In a recent telephone conversation, he stressed that if members of Congress vote on impeaching Clinton, they will be able to justify their vote to the American people only if they “show impartiality and objectivity in such a grave matter as attempting to remove from office a president who has been elected by the people.”

“Voting in a partisan vein won’t serve the rule of law well, won’t serve Congress well and won’t serve the American people well,” Rodino said.

I think Henry Hyde would readily embrace that view. The question is whether he can carry the rest of Congress with him.

Times staff writers Robert L. Jackson, Ronald J. Ostrow and Richard T. Cooper contributed to this story.


Evolution of Two Scandals



* June 17: Five men are arrested in the Watergate complex after burglarizing Democratic National Committee headquarters.

* Nov. 7: Nixon is reelected with more than 60% of the vote.


* April 30: Atty. Gen.-designate Elliot L. Richardson names Archibold Cox as his choice for Watergate special prosecutor.

* April 30: Nixon tells the nation: “I was determined that we should get to the bottom of the matter and that the truth should be fully brought out no matter who was involved.”

* Oct. 20: In the “Saturday night massacre,” Richardson and his deputy, William Ruckelshaus, resign rather than follow Nixon’s wish to fire Cox.

* Nov. 1: Nixon names Leon Jaworski special prosecutor.


* Feb. 6: House votes, 410-4, to give its Judiciary Committee broad power to conduct an impeachment inquiry.

* Feb. 25: Nixon rejects Watergate grand jury subpoena to testify and tells Judiciary Committee he will comply only selectively with its subpoena of documents.

* March 1: Jaworski delivers his impeachment report to U.S. District Judge John Sirica in a single brown briefcase.

* July 27-30: Judiciary Committee approves three articles of impeachment.

* Aug. 5: Responding to a Supreme Court order, Nixon releases the “smoking gun” tape showing him conspiring in the cover-up just six days after the break-in.

* Aug. 9: Nixon resigns.

* Sept. 8: President Gerald Ford grants Nixon a “full, free and absolute pardon.”



Nov. 15, 1995 to March 20, 1997. President Clinton and Monica S. Lewinsky engage in sexual activity in the White House.


* Nov. 5: Clinton is reelected with 49% of the vote.


* Jan. 16: Atty. Gen. Janet Reno empowers independent counsel Kenneth W. Starr to expand his investigation to include the Lewinsky matter.

* Jan. 26: Clinton says at a press conference: “I did not have sexual relations with that woman, Miss Lewinsky. I never told anybody to lie, not a single time.”

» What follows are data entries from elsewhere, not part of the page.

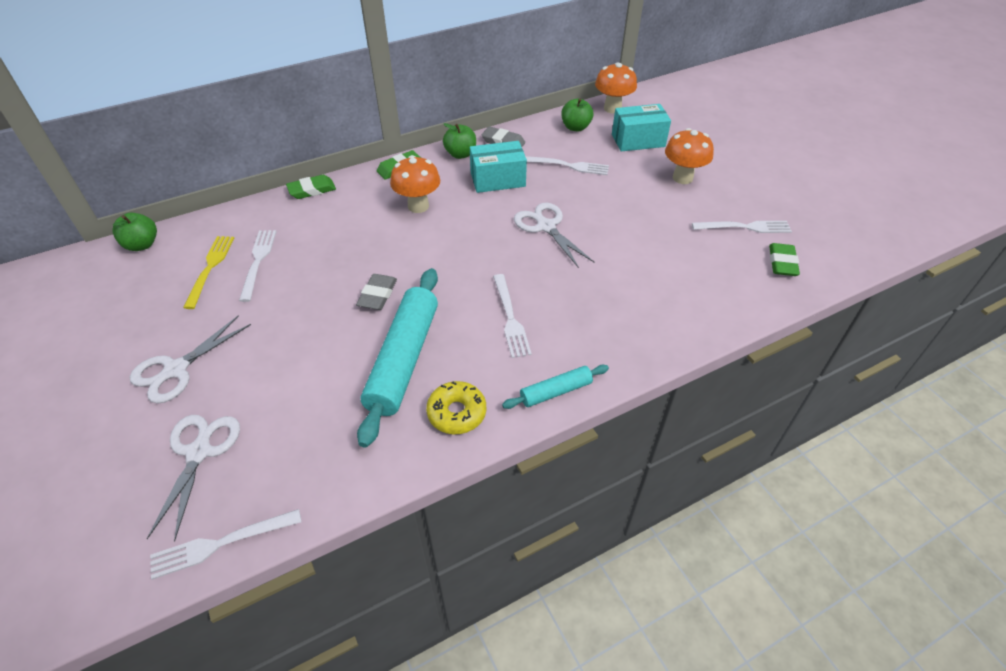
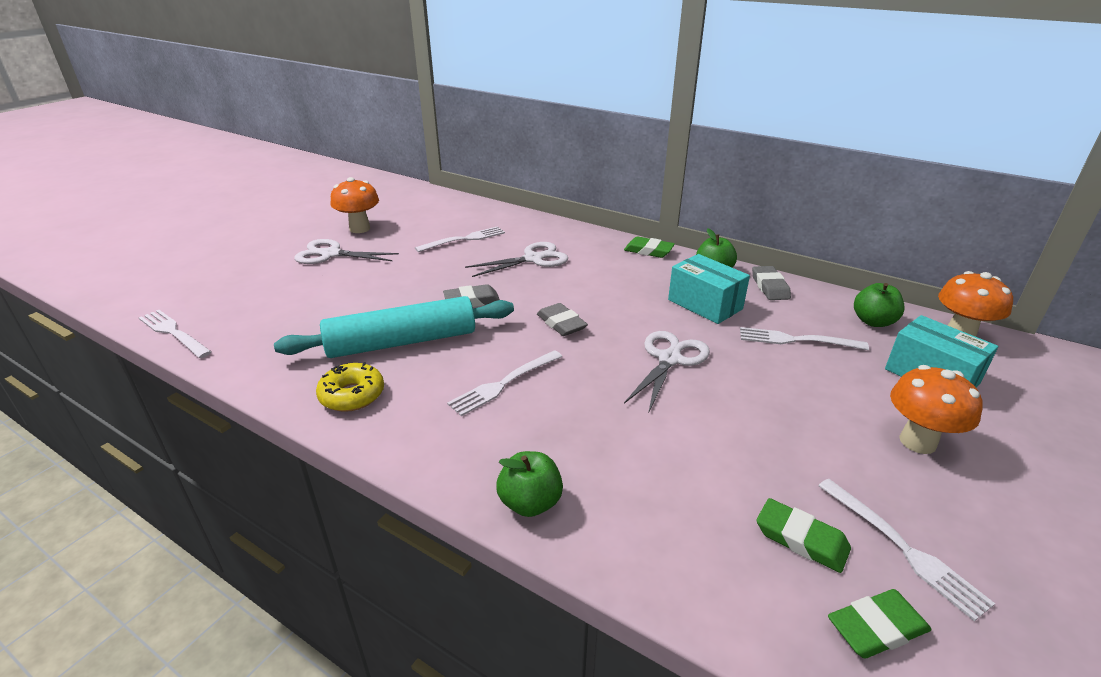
camera: 60 degrees right, 15 degrees down
(142, 245) = (442, 198): green apple -> green apple (530, 503)
(199, 452) = (256, 292): white scissors -> white scissors (533, 259)
(210, 267) = (441, 226): yellow fork -> none
(312, 190) = (569, 227): green eraser -> green eraser (801, 539)
(418, 206) = (608, 278): orange mushroom -> orange mushroom (359, 229)
(459, 258) = (561, 323): none -> grey eraser
(555, 391) = (417, 452): turquoise rolling pin -> none
(569, 166) = (795, 340): white fork -> white fork turned 120 degrees clockwise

* Aug. 17: Clinton testifies before Starr’s grand jury and then acknowledges publicly that he had an improper relationship with Lewinsky but denies that he committed perjury.

* Sept. 9: Starr delivers to Congress 36 boxes of evidence supporting a report in which the lays out 11 possible grounds for impeachment.

* Oct. 8: House votes, 258-176, to authorize Judiciary Committee to conduct a broad impeachment inquiry.